==== Data supplied ====
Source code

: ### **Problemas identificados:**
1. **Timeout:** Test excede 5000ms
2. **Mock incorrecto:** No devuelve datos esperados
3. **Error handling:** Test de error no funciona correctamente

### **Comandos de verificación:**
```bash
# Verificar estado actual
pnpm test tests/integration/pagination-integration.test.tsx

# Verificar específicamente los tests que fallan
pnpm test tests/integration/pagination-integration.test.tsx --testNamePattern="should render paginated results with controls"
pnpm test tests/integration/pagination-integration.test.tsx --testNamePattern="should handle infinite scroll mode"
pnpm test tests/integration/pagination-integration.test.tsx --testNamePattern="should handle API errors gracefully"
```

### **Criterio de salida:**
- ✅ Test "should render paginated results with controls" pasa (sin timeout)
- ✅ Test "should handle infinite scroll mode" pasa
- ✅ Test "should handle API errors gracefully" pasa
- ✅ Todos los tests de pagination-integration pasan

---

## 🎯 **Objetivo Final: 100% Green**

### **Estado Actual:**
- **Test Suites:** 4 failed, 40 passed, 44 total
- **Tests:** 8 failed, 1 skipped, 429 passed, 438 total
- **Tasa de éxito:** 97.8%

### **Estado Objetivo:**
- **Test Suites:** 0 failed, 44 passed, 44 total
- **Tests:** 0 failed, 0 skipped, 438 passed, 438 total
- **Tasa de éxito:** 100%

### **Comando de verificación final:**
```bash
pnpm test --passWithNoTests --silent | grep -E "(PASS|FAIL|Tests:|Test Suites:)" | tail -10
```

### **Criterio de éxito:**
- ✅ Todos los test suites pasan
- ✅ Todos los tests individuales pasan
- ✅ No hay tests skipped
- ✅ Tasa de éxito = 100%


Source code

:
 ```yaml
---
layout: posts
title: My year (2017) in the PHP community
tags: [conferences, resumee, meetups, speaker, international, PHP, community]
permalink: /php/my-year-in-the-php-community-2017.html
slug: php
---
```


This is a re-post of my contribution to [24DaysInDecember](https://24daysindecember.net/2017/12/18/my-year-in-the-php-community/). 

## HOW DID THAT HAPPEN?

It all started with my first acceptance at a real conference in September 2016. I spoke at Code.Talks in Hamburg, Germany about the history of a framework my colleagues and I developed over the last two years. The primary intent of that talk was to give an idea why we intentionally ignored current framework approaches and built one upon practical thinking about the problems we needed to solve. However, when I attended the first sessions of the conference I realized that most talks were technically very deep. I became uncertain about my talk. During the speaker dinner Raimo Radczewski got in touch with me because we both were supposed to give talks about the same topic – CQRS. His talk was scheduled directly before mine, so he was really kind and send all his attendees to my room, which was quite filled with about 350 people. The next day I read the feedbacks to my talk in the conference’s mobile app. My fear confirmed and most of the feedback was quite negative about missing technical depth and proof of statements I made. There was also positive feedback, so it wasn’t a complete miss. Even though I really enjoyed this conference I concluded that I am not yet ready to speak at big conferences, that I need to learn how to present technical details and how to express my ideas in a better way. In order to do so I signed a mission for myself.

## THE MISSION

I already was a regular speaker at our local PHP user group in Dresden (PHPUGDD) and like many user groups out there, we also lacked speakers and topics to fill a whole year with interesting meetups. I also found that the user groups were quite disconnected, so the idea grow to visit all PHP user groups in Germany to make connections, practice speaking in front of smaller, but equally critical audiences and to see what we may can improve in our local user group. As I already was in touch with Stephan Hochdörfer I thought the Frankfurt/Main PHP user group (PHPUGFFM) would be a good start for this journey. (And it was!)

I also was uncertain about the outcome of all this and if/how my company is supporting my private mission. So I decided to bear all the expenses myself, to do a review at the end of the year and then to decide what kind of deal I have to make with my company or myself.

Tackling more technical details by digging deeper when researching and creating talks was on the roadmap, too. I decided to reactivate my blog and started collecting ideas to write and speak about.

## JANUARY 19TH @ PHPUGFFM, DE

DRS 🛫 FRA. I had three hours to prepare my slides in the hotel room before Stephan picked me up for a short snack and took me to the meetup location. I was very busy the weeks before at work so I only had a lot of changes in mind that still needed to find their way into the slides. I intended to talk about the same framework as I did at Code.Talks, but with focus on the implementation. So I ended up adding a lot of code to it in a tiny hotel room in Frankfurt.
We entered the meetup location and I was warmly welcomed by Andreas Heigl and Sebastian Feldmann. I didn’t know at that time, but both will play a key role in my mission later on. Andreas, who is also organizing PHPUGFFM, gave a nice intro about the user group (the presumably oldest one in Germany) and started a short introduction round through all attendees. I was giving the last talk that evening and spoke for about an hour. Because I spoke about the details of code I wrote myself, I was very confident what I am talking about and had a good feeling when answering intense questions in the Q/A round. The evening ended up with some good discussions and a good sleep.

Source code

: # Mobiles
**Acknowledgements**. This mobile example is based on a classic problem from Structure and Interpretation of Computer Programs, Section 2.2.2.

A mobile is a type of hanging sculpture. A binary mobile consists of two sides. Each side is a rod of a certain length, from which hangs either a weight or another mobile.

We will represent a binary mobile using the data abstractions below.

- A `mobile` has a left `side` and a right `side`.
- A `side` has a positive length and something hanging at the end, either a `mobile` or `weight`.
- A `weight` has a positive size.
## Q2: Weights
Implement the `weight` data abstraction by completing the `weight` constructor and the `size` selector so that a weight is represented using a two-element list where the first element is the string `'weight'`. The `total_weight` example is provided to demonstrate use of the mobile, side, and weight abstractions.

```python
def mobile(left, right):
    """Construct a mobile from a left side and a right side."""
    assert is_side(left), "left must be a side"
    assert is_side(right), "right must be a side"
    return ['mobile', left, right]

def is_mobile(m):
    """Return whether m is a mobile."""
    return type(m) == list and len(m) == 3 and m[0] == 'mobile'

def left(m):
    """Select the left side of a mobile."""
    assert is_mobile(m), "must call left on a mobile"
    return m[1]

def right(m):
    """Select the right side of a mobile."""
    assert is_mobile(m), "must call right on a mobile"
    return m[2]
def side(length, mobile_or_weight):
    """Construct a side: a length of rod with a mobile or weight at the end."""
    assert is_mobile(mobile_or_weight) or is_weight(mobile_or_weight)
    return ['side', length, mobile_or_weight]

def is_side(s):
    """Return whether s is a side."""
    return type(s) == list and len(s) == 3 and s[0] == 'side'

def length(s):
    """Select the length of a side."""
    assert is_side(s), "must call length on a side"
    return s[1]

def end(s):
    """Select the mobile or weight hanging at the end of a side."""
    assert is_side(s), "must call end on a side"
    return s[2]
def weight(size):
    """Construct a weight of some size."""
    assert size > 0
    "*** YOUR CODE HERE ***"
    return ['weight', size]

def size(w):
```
====
• _Task prompt_:
Looking at the records above, state the number of lines where the word "using" occurs, and write nothing beyond it.

• _Exercise output_:
2